Back to Catalina, I started wondering about other kinds of executable. What about compiled command-line tools that are not scripts but not apps either? I created a simple “Hello World” project in Xcode, and I changed the build settings so that the tool was not code signed at all by Xcode. When I ran the tool for the first time, there was no online notarization check, which was a bit surprising to me. When I looked at the Xcode build transcript, though, I found the explanation. The final phase of the build, after the linking phase, was “Register execution policy exception”. Xcode called builtin-RegisterExecutionPolicyException on my tool. This gave the tool permission to execute on my Mac without getting checked.
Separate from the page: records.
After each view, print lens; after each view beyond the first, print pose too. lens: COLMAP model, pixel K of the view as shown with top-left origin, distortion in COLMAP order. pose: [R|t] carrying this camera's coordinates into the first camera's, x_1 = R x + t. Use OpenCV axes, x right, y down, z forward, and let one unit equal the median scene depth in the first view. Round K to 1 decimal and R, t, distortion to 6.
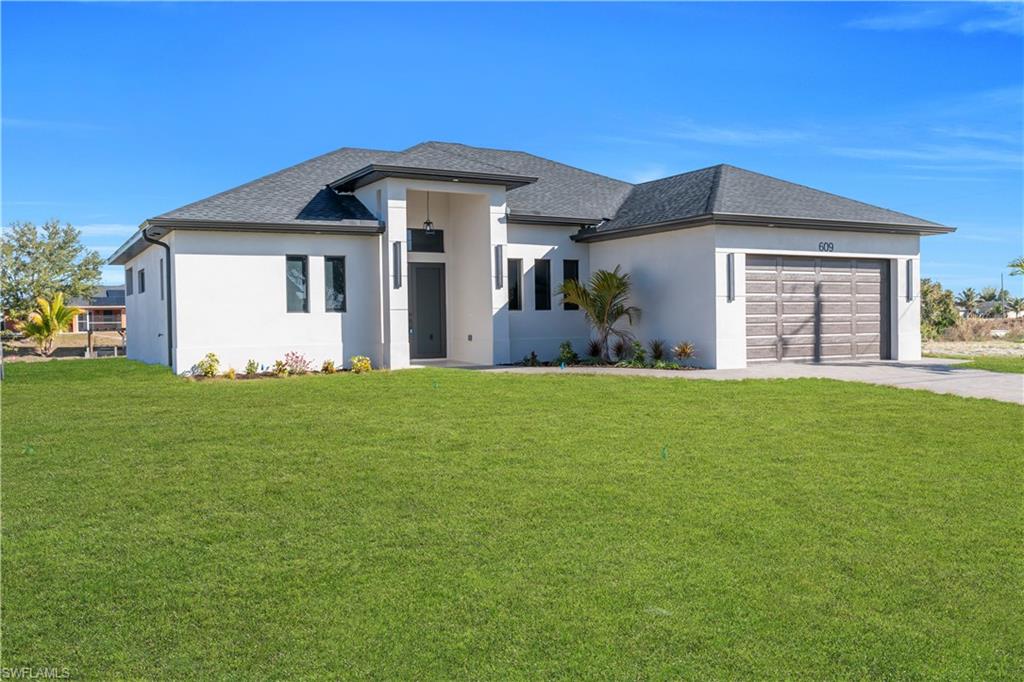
lens RADIAL K [[878.1, 0, 512.0], [0, 878.1, 341.0], [0, 0, 1]] dist [-0.003683, -0.007482]
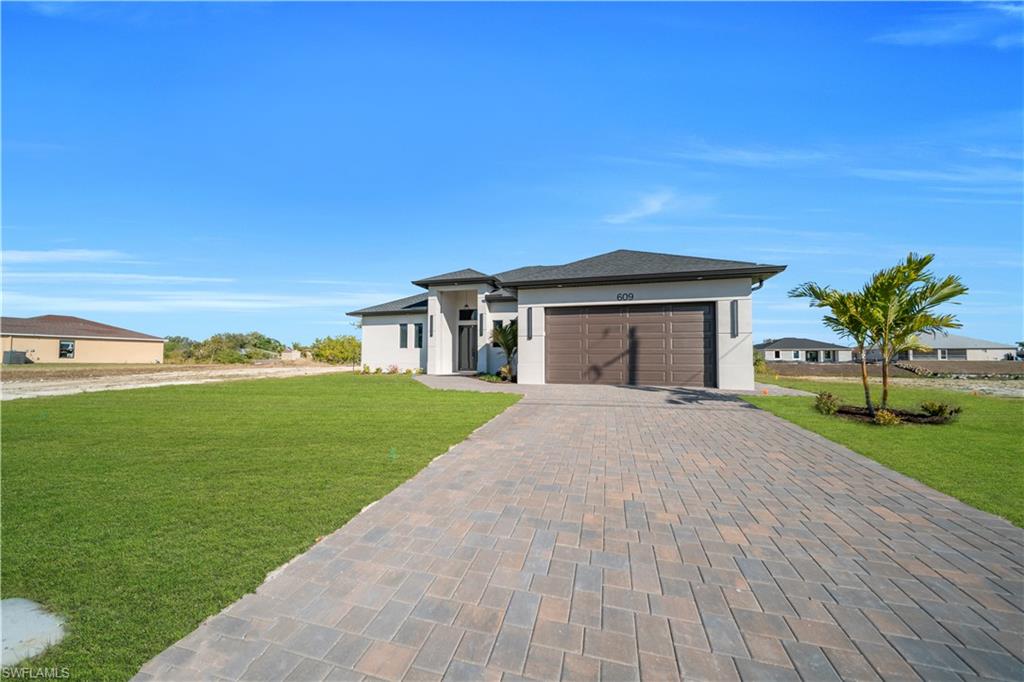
lens RADIAL K [[353.9, 0, 510.5], [0, 353.9, 345.8], [0, 0, 1]] dist [-0.000981, -0.000207]
pose [[0.711311, -0.008114, -0.702830, 0.589250], [-0.028977, 0.998745, -0.040857, -0.007234], [0.702279, 0.049428, 0.710183, 0.490982]]
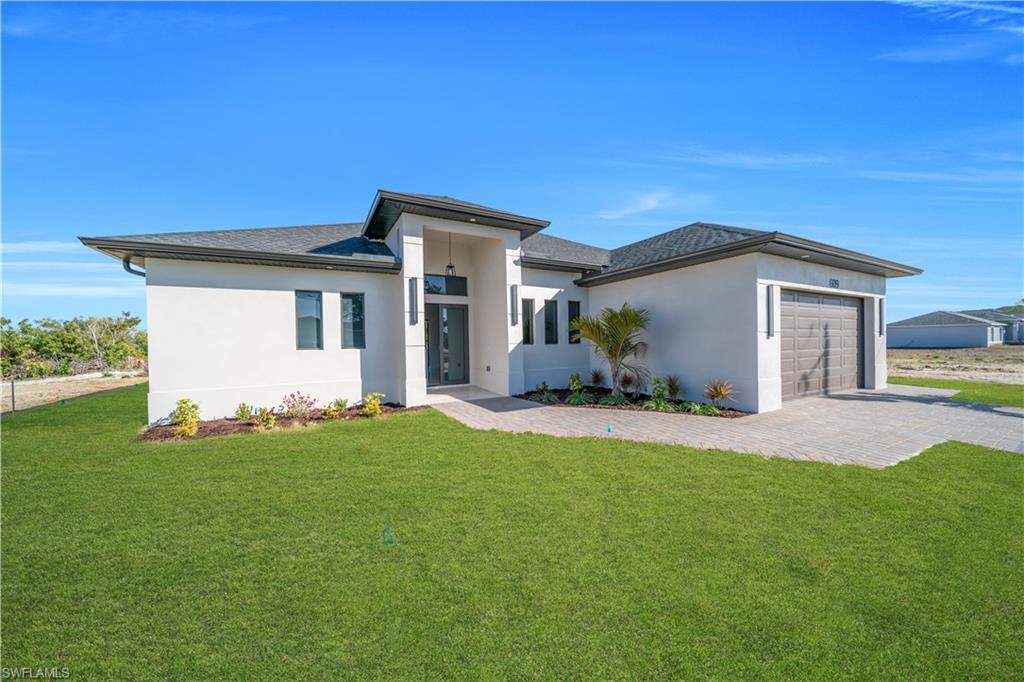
lens RADIAL K [[353.9, 0, 510.5], [0, 353.9, 345.8], [0, 0, 1]] dist [-0.000981, -0.000207]
pose [[0.999988, -0.001950, -0.004525, -0.017702], [0.001901, 0.999940, -0.010773, -0.029812], [0.004546, 0.010764, 0.999932, 0.567861]]
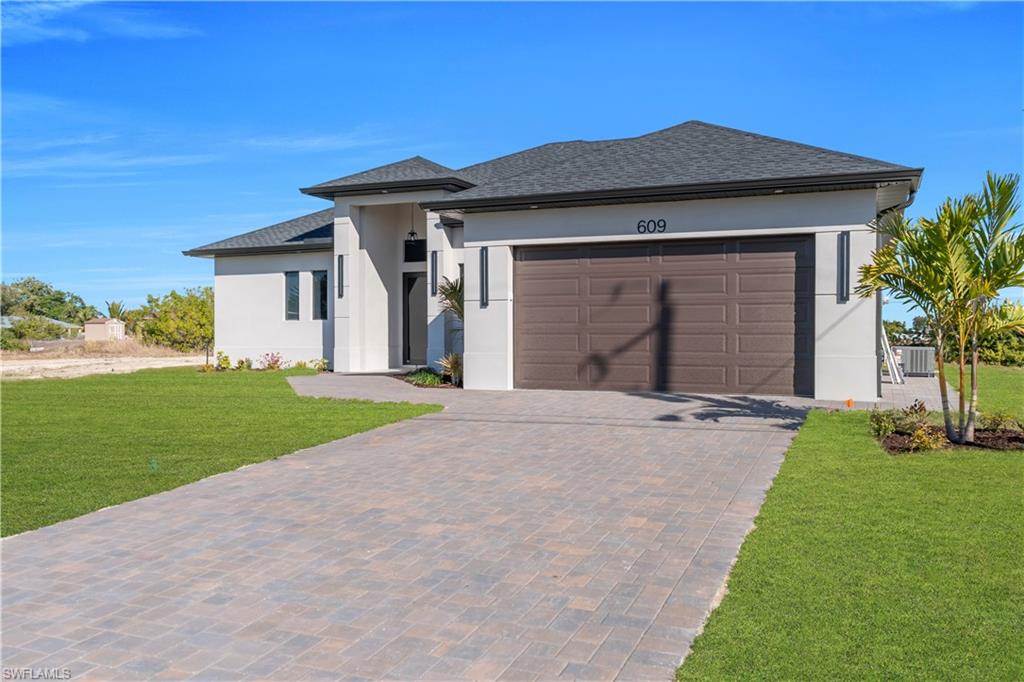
lens RADIAL K [[878.1, 0, 512.0], [0, 878.1, 341.0], [0, 0, 1]] dist [-0.003683, -0.007482]
pose [[0.617973, 0.019866, -0.785948, 0.814328], [-0.025238, 0.999667, 0.005424, -0.016504], [0.785794, 0.016484, 0.618268, 0.467742]]
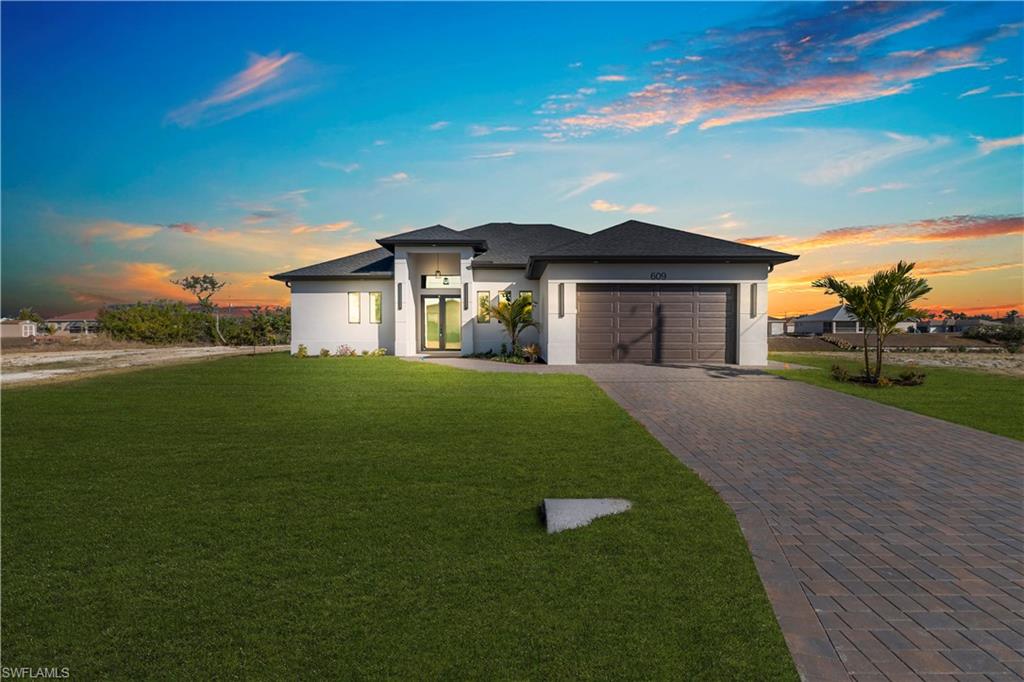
lens RADIAL K [[489.3, 0, 512.0], [0, 489.3, 341.0], [0, 0, 1]] dist [0.001206, 0.000364]
pose [[0.876857, 0.023267, -0.480187, 0.504655], [-0.022734, 0.999718, 0.006925, -0.009454], [0.480213, 0.004844, 0.877139, 0.241601]]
Since Xcode was messing with my test, I decided to forgo Xcode, instead directly compiling a command-line executable using clang. I didn’t code sign the compiled executable. When I ran it the first time, there was a notarization check! And of course there was no notarization check on subsequent runs. Thus, Catalina seems to be checking notarization on every unsigned executable, whether it’s a shell script or a compiled Mach-O file.

For my next test, I decided to compile another tool but this time perform “ad hoc” code signing on it (codesign --sign with the identity “-“). An ad hoc signed executable is signed only for your Mac, and doesn’t require a signing certificate. When I ran my ad hoc signed tool the first time, this also triggered a notarization check, like the unsigned case.

The one scenario I didn’t test was running a compiled command-line tool signed with my Apple developer certificate. That’s easy to do with Xcode, not so easy to do without Xcode. It’s not impossible, you just have to figure out the appropriate arguments to the codesign invocation. To be honest, after all of my other testing, I just didn’t feel like doing the additional work. Someone else can try this, please!

Returning to the original article, Allan Odgaard asks, “Are Apple sending the source of all my custom scripts to their server?” The answer is no. There are two independent ways of verifying this. First, you can look at the disassembly (otool -tV /usr/libexec/syspolicyd) to see exactly how it works. Second, you can look at the packet traces. For example, if you create a very large script, you can compare the size of the script with the number of bytes of data sent to Apple. There just aren’t enough bytes to fit a large script; there aren’t many bytes at all in a notarization check, which is the point, because it’s supposed to be a fast as (networkly) possible. Code signing and notarization use a secure hash, not the full file contents.

I hope this discussion has been a useful clarification. Unfortunately, I can’t explain why Catalina is running notarization checks on these executables. That mystery is really up to Apple to explain. You’ve got a lot of explaining to do!

Addendum May 23

Today I came across an intriguing comment by an Apple Xcode engineer. (By the way, this engineer has me blocked on the bird site, for unknown reasons… unknown except for generalized ripping on Xcode, I guess.)

Xcode (the UI) is able to bypass GateKeeper checks for things it builds.

The “Developer Tool” pane in System Prefs, Security, Privacy is the same power. Drag anything into that list you’d like to grant the same privilege (such as xcodebuild). This is inherited by child processes as well.

The point of this is to avoid malware packing bits of Xcode with itself and silently compiling itself on the target machine, thus bypassing system security policy.

So this may indicate Apple’s motivation for adding notarization checks to scripts and other standalone executables. One major problem, though, is that this information is not documented anywhere, to my knowledge. It’s the first I’ve ever heard of it, and I’m a professional Mac developer. As is Allan Odgaard. But we’re all just flailing in the dark, trying to cope with mysterious system behavior.

Hacker News comments are not documentation, Apple!

Let me leave you with another intriguing comment to ponder:

Making this about speed is burying the lede. From a privacy and user-freedom perspective, it’s horrifying.

Don’t think so? Apple now theoretically has a centralized database of every Mac user who’s ever used youtube-dl. Or Tor. Or TrueCrypt.